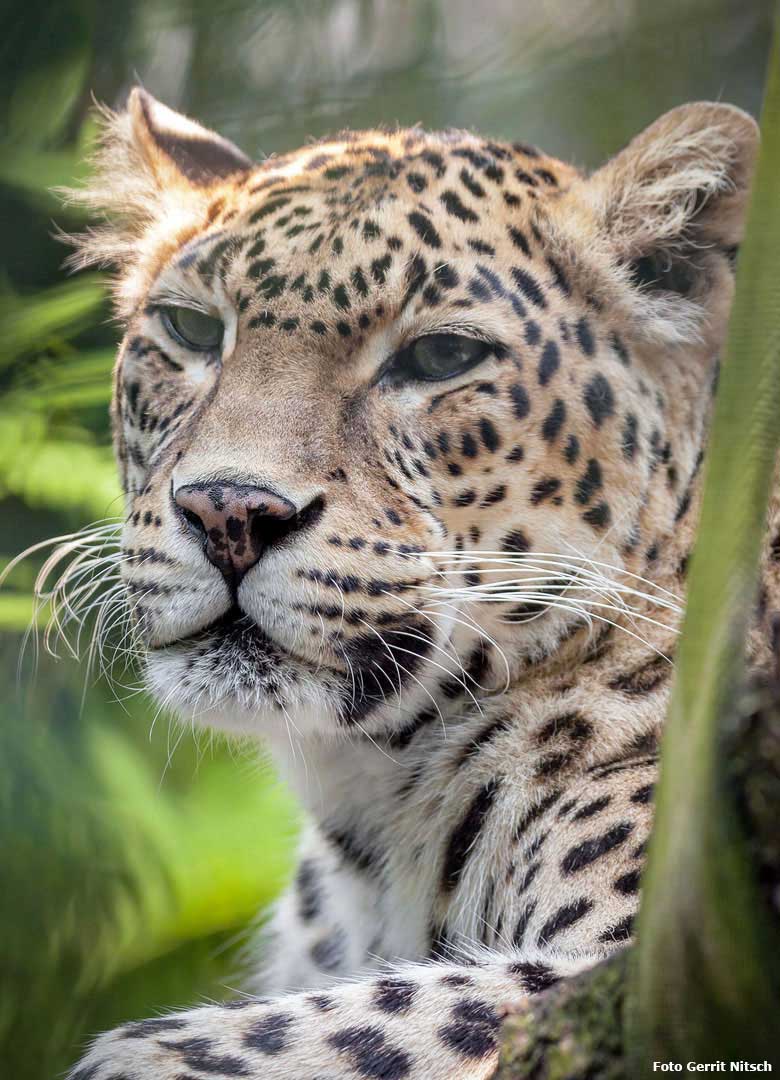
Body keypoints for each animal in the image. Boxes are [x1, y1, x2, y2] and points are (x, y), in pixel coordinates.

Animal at [50, 86, 773, 1080]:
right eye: (191, 331)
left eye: (441, 359)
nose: (229, 512)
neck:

— Your assignment —
Without including any picture, set down every line above exactly as it stands.

— Written response —
Body keypoints for each animal in the image. Boxes are [x1, y1, x2, y2] and points are (x, y), in pixel coordinates.

Animal at [50, 86, 773, 1080]:
right eye: (191, 331)
left eye: (441, 359)
nose: (229, 512)
neck:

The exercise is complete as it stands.